Gopal Ratnam, CQ-Roll Call on

Published in News & Features

WASHINGTON — In the months surrounding UnitedHealth Group Inc.’s $13 billion purchase of software company Change Healthcare Inc. in 2022, experts at Change published articles and policy papers extolling the need for cybersecurity measures in the health care industry.

While it dished out that advice, one of Change’s web portals used to provide remote access was not equipped with one of the most basic cybersecurity features it extolled: multi-factor authentication.

Change Healthcare “unfortunately and frustratingly” lacked such protection despite it being a company-wide requirement at UnitedHealth Group, UnitedHealth CEO Andrew Witty testified before the Senate Finance Committee last week.

Witty’s testimony has shed light on how even savvy businesses can fall prey to lax security processes if personnel lack the discipline to enforce such guidance.

The flaw allowed criminals to use “compromised credentials to remotely access a Change Healthcare Citrix portal,” and once they gained access, “they moved laterally within the systems in more sophisticated ways and exfiltrated data,” Witty told lawmakers at two hearings last week. “Ransomware was deployed nine days later.”

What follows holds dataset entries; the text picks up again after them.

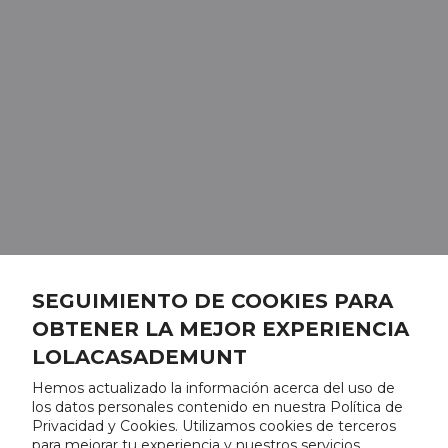
SEGUIMIENTO DE COOKIES PARA
OBTENER LA MEJOR EXPERIENCIA
LOLACASADEMUNT
Hemos actualizado la información acerca del uso de
los datos personales contenido en nuestra Política de
Privacidad y Cookies. Utilizamos cookies de terceros
para mejorar tu experiencia y nuestros servicios,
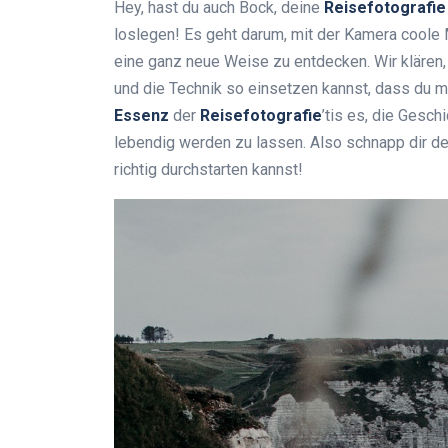
Hey, hast du auch Bock, deine
Reisefotografie
loslegen! Es geht darum, mit der Kamera coole
eine ganz neue Weise zu entdecken. Wir klären,
und die Technik so einsetzen kannst, dass du m
Essenz
der
Reisefotografie
’tis es, die Gesch
lebendig werden zu lassen. Also schnapp dir 
richtig durchstarten kannst!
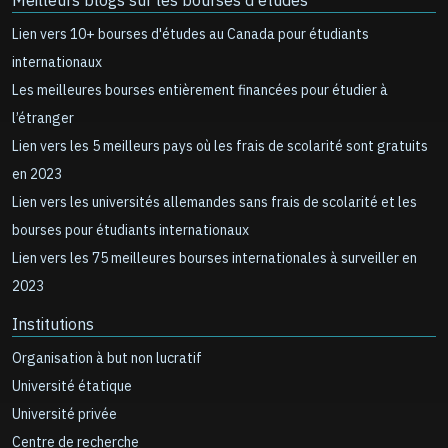
Meilleurs blogs sur les bourses d'études
Lien vers 10+ bourses d'études au Canada pour étudiants
internationaux
Les meilleures bourses entièrement financées pour étudier à
l’étranger
Lien vers les 5 meilleurs pays où les frais de scolarité sont gratuits
en 2023
Lien vers les universités allemandes sans frais de scolarité et les
bourses pour étudiants internationaux
Lien vers les 75 meilleures bourses internationales à surveiller en
2023
Institutions
Organisation à but non lucratif
Université étatique
Université privée
Centre de recherche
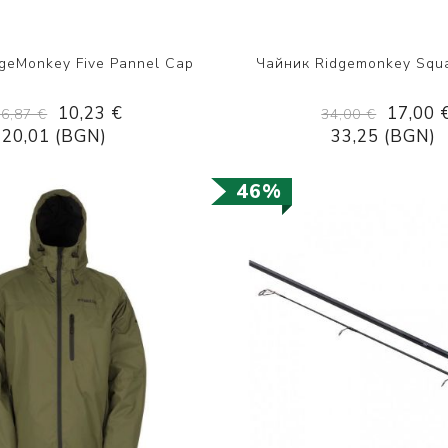
geMonkey Five Pannel Cap
Чайник Ridgemonkey Squa
10,23 €
17,00 
16,87 €
34,00 €
20,01 (BGN)
33,25 (BGN)
46%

The attack on Change was carried out by a group called BlackCat/ALPHV in February, Witty said. The group is well known to law enforcement agencies, and security experts have identified it as primarily “Russian speaking” although members may also be in other nations.

 

Change operates the largest clearinghouse for payments to health care providers, processing billions of dollars of claims annually. The attack crippled the payments pipeline to doctors and hospitals, forcing the company to provide funding assistance.

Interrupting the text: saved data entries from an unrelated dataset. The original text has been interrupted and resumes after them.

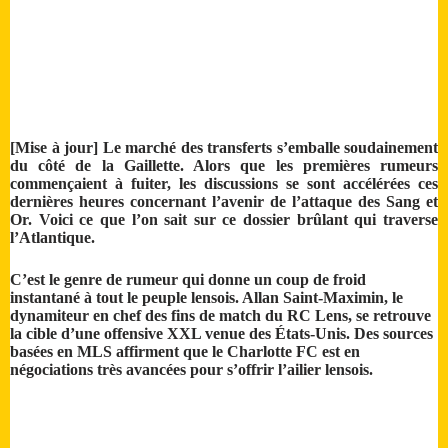
[Mise à jour] Le marché des transferts s’emballe soudainement
du côté de la Gaillette. Alors que les premières rumeurs
commençaient à fuiter, les discussions se sont accélérées ces
dernières heures concernant l’avenir de l’attaque des Sang et
Or. Voici ce que l’on sait sur ce dossier brûlant qui traverse
l’Atlantique.
C’est le genre de rumeur qui donne un coup de froid
instantané à tout le peuple lensois. Allan Saint-Maximin, le
dynamiteur en chef des fins de match du RC Lens, se retrouve
la cible d’une offensive XXL venue des États-Unis. Des sources
basées en MLS affirment que le Charlotte FC est en
négociations très avancées pour s’offrir l’ailier lensois.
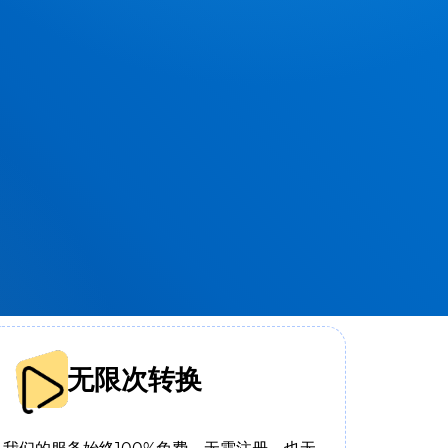
无限次转换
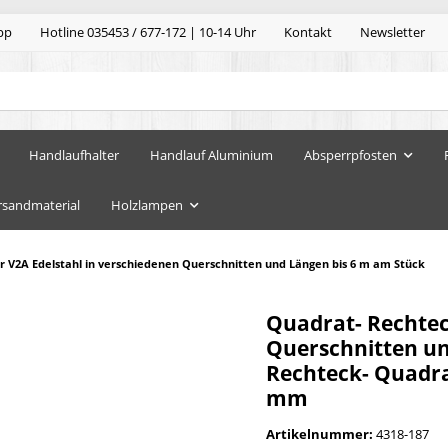
pp
Hotline 035453 / 677-172 | 10-14 Uhr
Kontakt
Newsletter
Handlaufhalter
Handlauf Aluminium
Absperrpfosten
rsandmaterial
Holzlampen
 V2A Edelstahl in verschiedenen Querschnitten und Längen bis 6 m am Stück
Quadrat- Rechtec
Querschnitten un
Rechteck- Quadrat
mm
Artikelnummer:
4318-187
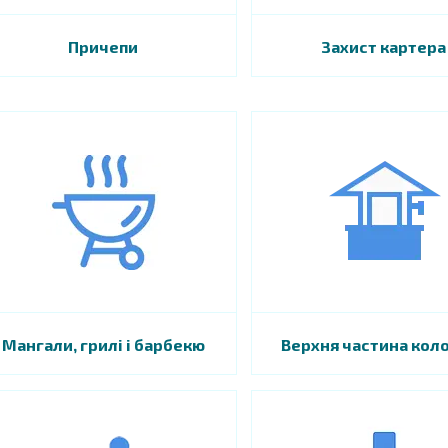
Причепи
Захист картера
Мангали, грилі і барбекю
Верхня частина кол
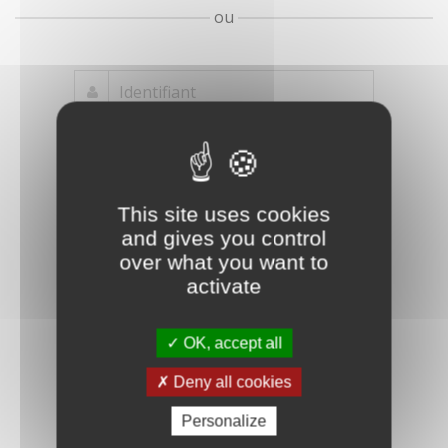
ou
Mot de passe
Je crée mon
This site uses cookies
oublié ?
compte
and gives you control
Connexion
over what you want to
activate
OK, accept all
Deny all cookies
Personalize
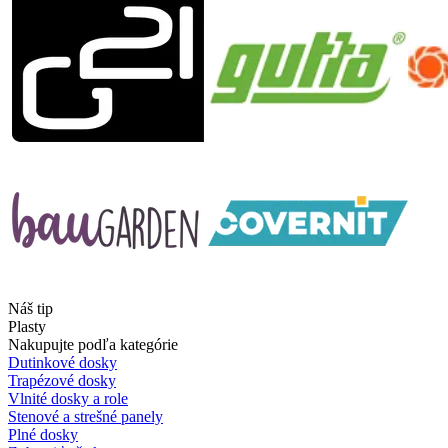
Náš tip
Plasty
Nakupujte podľa kategórie
Dutinkové dosky
Trapézové dosky
Vlnité dosky a role
Stenové a strešné panely
Plné dosky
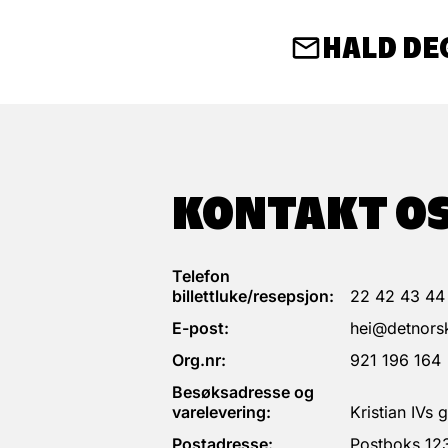
HALD DE
KONTAKT O
Telefon
billettluke/resepsjon:
22 42 43 44
E-post:
hei@detnorsk
Org.nr:
921 196 164
Besøksadresse og
varelevering:
Kristian IVs
Postadresse:
Postboks 12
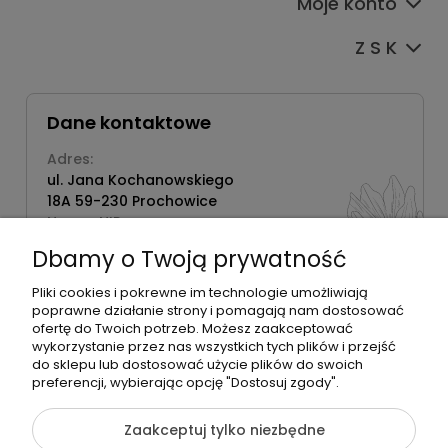
Moje konto
Z S K
Dane kontaktowe
Adres:
ul. Jana Kochanowskiego
18A 59-230 Prochowice
Numer NIP:
1181638734
Dbamy o Twoją prywatność
Telefon:
518358020
Pliki cookies i pokrewne im technologie umożliwiają
poprawne działanie strony i pomagają nam dostosować
ofertę do Twoich potrzeb. Możesz zaakceptować
wykorzystanie przez nas wszystkich tych plików i przejść
do sklepu lub dostosować użycie plików do swoich
©2026 Wszelkie Prawa Zastrzeżone | Zrób Sobie Krem
preferencji, wybierając opcję "Dostosuj zgody".
Szablon Flex by
Ecommercy
Zaakceptuj tylko niezbędne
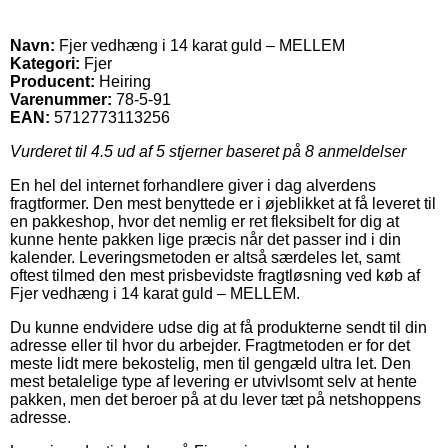
Navn:
Fjer vedhæng i 14 karat guld – MELLEM
Kategori:
Fjer
Producent:
Heiring
Varenummer:
78-5-91
EAN:
5712773113256
Vurderet til
4.5
ud af 5 stjerner baseret på
8
anmeldelser
En hel del internet forhandlere giver i dag alverdens
fragtformer. Den mest benyttede er i øjeblikket at få leveret til
en pakkeshop, hvor det nemlig er ret fleksibelt for dig at
kunne hente pakken lige præcis når det passer ind i din
kalender. Leveringsmetoden er altså særdeles let, samt
oftest tilmed den mest prisbevidste fragtløsning ved køb af
Fjer vedhæng i 14 karat guld – MELLEM.
Du kunne endvidere udse dig at få produkterne sendt til din
adresse eller til hvor du arbejder. Fragtmetoden er for det
meste lidt mere bekostelig, men til gengæld ultra let. Den
mest betalelige type af levering er utvivlsomt selv at hente
pakken, men det beroer på at du lever tæt på netshoppens
adresse.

Witty told lawmakers that to restore functions disrupted by the attackers, he authorized the payment of $22 million in ransom demanded by the attackers.

Sen. Ron Wyden, D-Ore., chair of the Senate Finance Committee, told Witty that “I think your company, on your watch, let the country down. … This hack could have been stopped with cybersecurity 101.”

That seemed obvious to the company’s own personnel.